■ **Task input**:

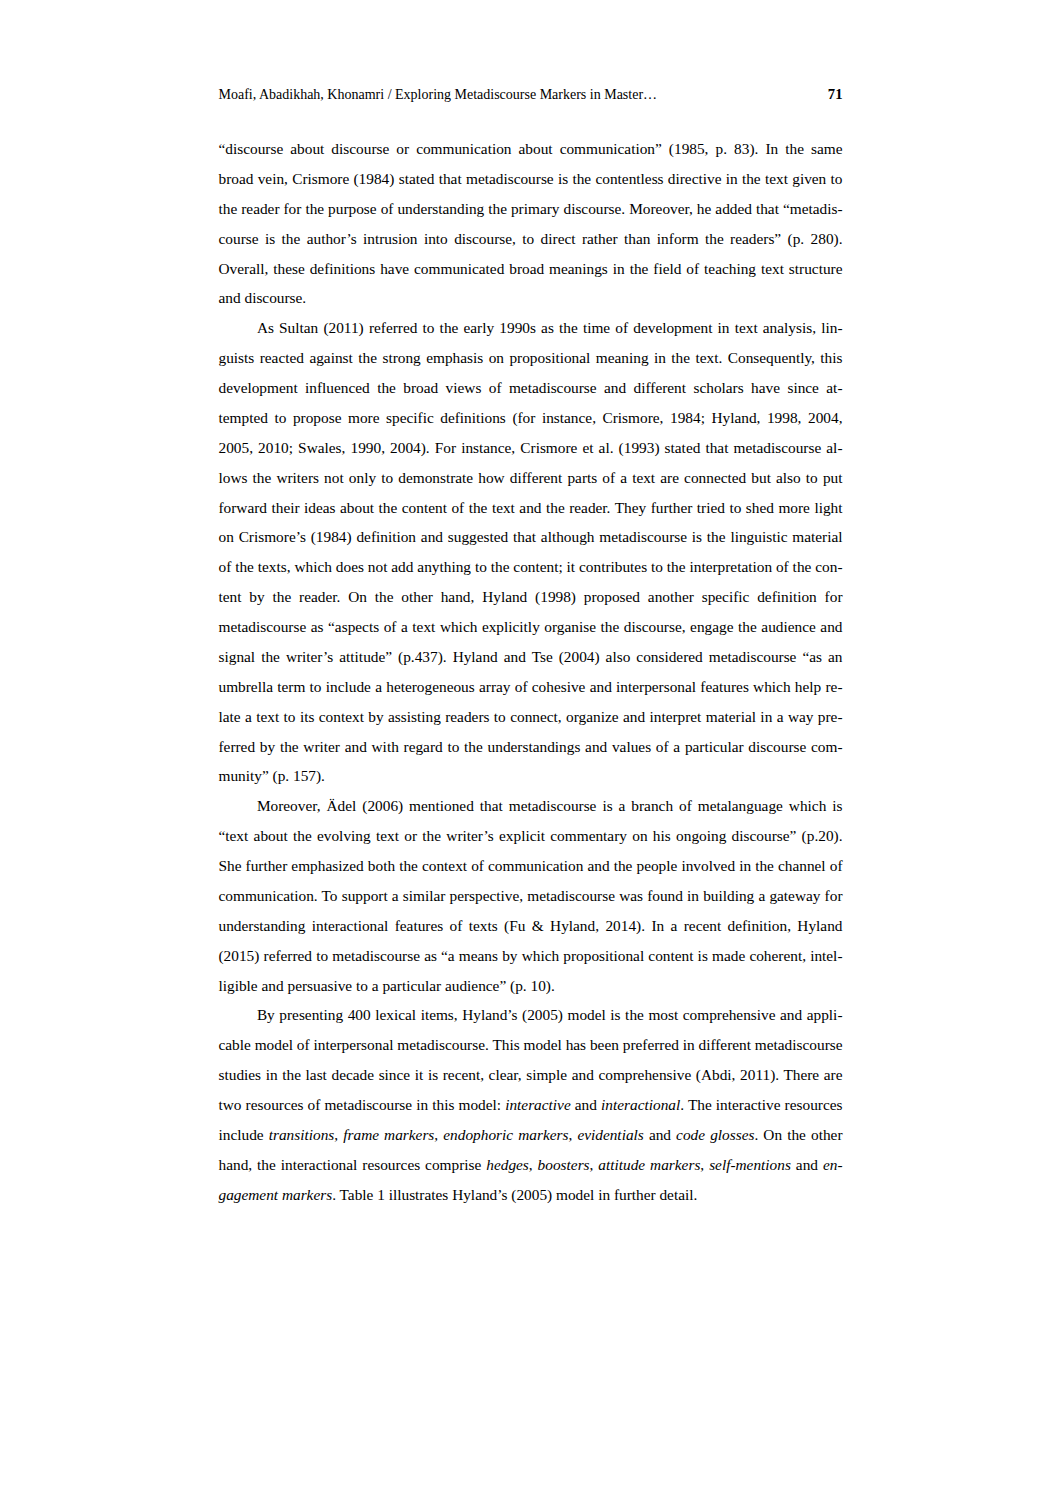Moafi, Abadikhah, Khonamri / Exploring Metadiscourse Markers in Master… 71
“discourse about discourse or communication about communication” (1985, p. 83). In the same broad vein, Crismore (1984) stated that metadiscourse is the contentless directive in the text given to the reader for the purpose of understanding the primary discourse. Moreover, he added that “metadiscourse is the author’s intrusion into discourse, to direct rather than inform the readers” (p. 280). Overall, these definitions have communicated broad meanings in the field of teaching text structure and discourse.
As Sultan (2011) referred to the early 1990s as the time of development in text analysis, linguists reacted against the strong emphasis on propositional meaning in the text. Consequently, this development influenced the broad views of metadiscourse and different scholars have since attempted to propose more specific definitions (for instance, Crismore, 1984; Hyland, 1998, 2004, 2005, 2010; Swales, 1990, 2004). For instance, Crismore et al. (1993) stated that metadiscourse allows the writers not only to demonstrate how different parts of a text are connected but also to put forward their ideas about the content of the text and the reader. They further tried to shed more light on Crismore’s (1984) definition and suggested that although metadiscourse is the linguistic material of the texts, which does not add anything to the content; it contributes to the interpretation of the content by the reader. On the other hand, Hyland (1998) proposed another specific definition for metadiscourse as “aspects of a text which explicitly organise the discourse, engage the audience and signal the writer’s attitude” (p.437). Hyland and Tse (2004) also considered metadiscourse “as an umbrella term to include a heterogeneous array of cohesive and interpersonal features which help relate a text to its context by assisting readers to connect, organize and interpret material in a way preferred by the writer and with regard to the understandings and values of a particular discourse community” (p. 157).
Moreover, Ädel (2006) mentioned that metadiscourse is a branch of metalanguage which is “text about the evolving text or the writer’s explicit commentary on his ongoing discourse” (p.20). She further emphasized both the context of communication and the people involved in the channel of communication. To support a similar perspective, metadiscourse was found in building a gateway for understanding interactional features of texts (Fu & Hyland, 2014). In a recent definition, Hyland (2015) referred to metadiscourse as “a means by which propositional content is made coherent, intelligible and persuasive to a particular audience” (p. 10).
By presenting 400 lexical items, Hyland’s (2005) model is the most comprehensive and applicable model of interpersonal metadiscourse. This model has been preferred in different metadiscourse studies in the last decade since it is recent, clear, simple and comprehensive (Abdi, 2011). There are two resources of metadiscourse in this model: interactive and interactional. The interactive resources include transitions, frame markers, endophoric markers, evidentials and code glosses. On the other hand, the interactional resources comprise hedges, boosters, attitude markers, self-mentions and engagement markers. Table 1 illustrates Hyland’s (2005) model in further detail.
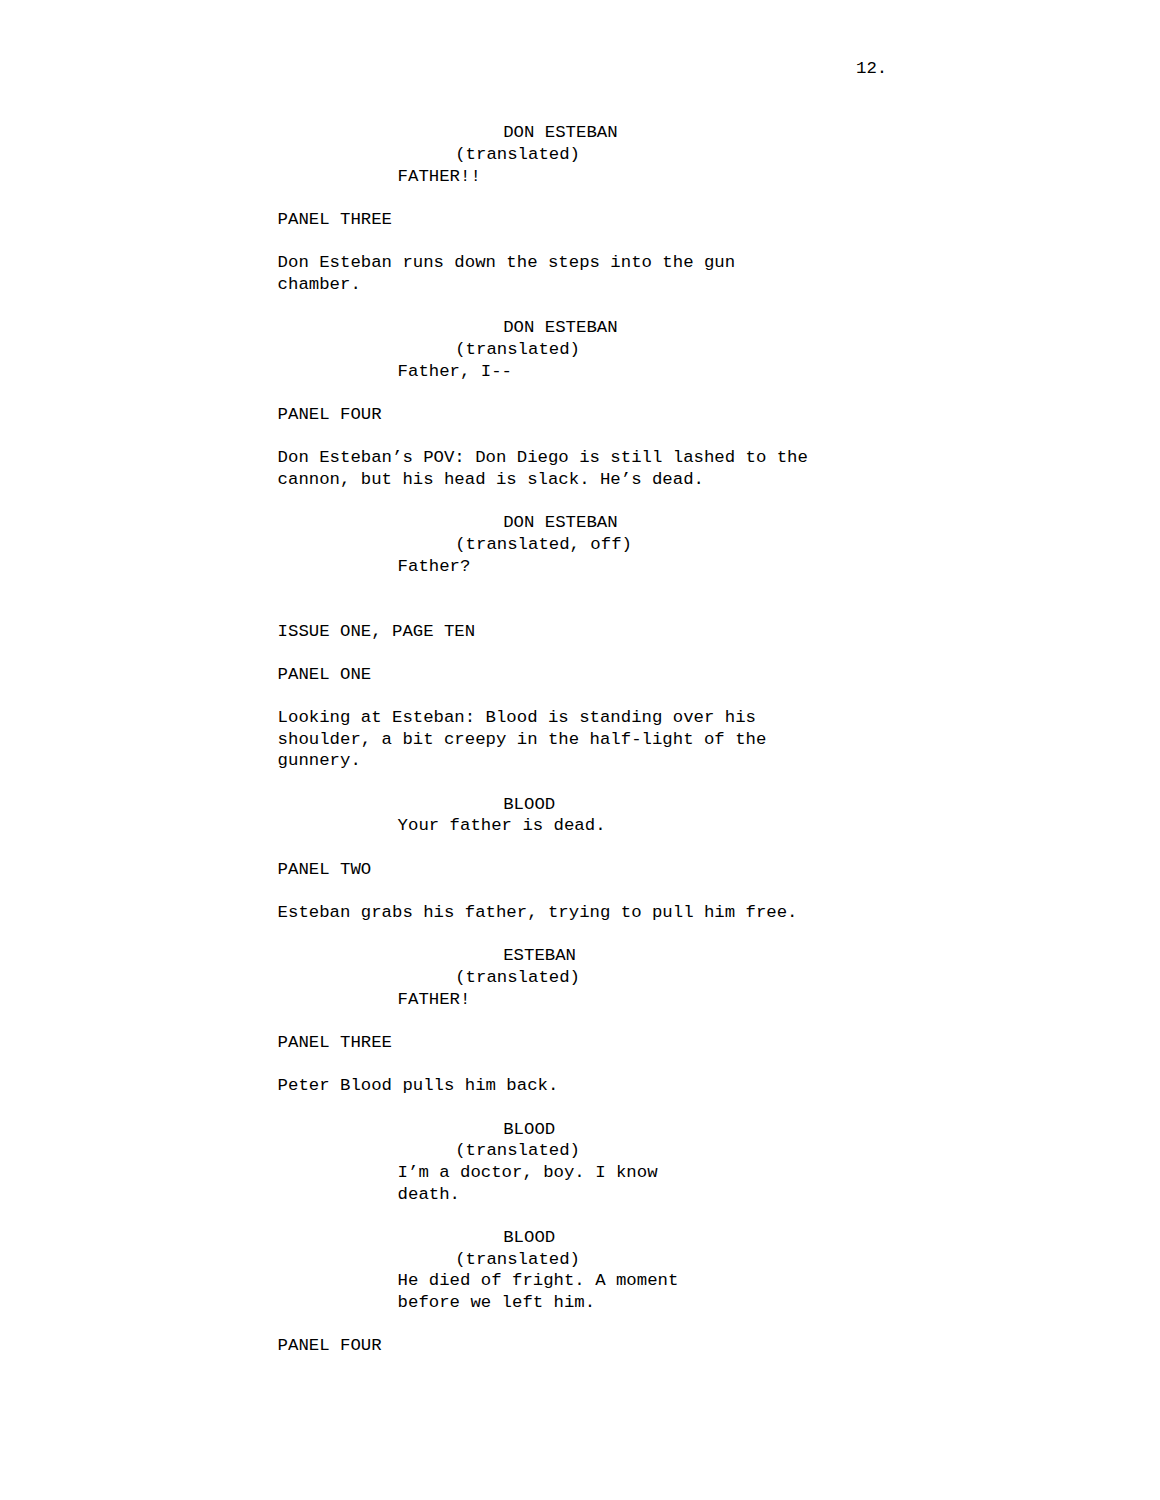12.
DON ESTEBAN
(translated)
FATHER!!
PANEL THREE
Don Esteban runs down the steps into the gun chamber.
DON ESTEBAN
(translated)
Father, I--
PANEL FOUR
Don Esteban’s POV: Don Diego is still lashed to the cannon, but his head is slack. He’s dead.
DON ESTEBAN
(translated, off)
Father?
ISSUE ONE, PAGE TEN
PANEL ONE
Looking at Esteban: Blood is standing over his shoulder, a bit creepy in the half-light of the gunnery.
BLOOD
Your father is dead.
PANEL TWO
Esteban grabs his father, trying to pull him free.
ESTEBAN
(translated)
FATHER!
PANEL THREE
Peter Blood pulls him back.
BLOOD
(translated)
I’m a doctor, boy. I know death.
BLOOD
(translated)
He died of fright. A moment before we left him.
PANEL FOUR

■ **What is expected**: From the first line of the records down through the line containing "As Sultan (2011)", transcribe exactly those lines and no others, both ends kept, pictures dropped.

■ **Final answer**:
Moafi, Abadikhah, Khonamri / Exploring Metadiscourse Markers in Master… 71
“discourse about discourse or communication about communication” (1985, p. 83). In the same broad vein, Crismore (1984) stated that metadiscourse is the contentless directive in the text given to the reader for the purpose of understanding the primary discourse. Moreover, he added that “metadiscourse is the author’s intrusion into discourse, to direct rather than inform the readers” (p. 280). Overall, these definitions have communicated broad meanings in the field of teaching text structure and discourse.
As Sultan (2011) referred to the early 1990s as the time of development in text analysis, linguists reacted against the strong emphasis on propositional meaning in the text. Consequently, this development influenced the broad views of metadiscourse and different scholars have since attempted to propose more specific definitions (for instance, Crismore, 1984; Hyland, 1998, 2004, 2005, 2010; Swales, 1990, 2004). For instance, Crismore et al. (1993) stated that metadiscourse allows the writers not only to demonstrate how different parts of a text are connected but also to put forward their ideas about the content of the text and the reader. They further tried to shed more light on Crismore’s (1984) definition and suggested that although metadiscourse is the linguistic material of the texts, which does not add anything to the content; it contributes to the interpretation of the content by the reader. On the other hand, Hyland (1998) proposed another specific definition for metadiscourse as “aspects of a text which explicitly organise the discourse, engage the audience and signal the writer’s attitude” (p.437). Hyland and Tse (2004) also considered metadiscourse “as an umbrella term to include a heterogeneous array of cohesive and interpersonal features which help relate a text to its context by assisting readers to connect, organize and interpret material in a way preferred by the writer and with regard to the understandings and values of a particular discourse community” (p. 157).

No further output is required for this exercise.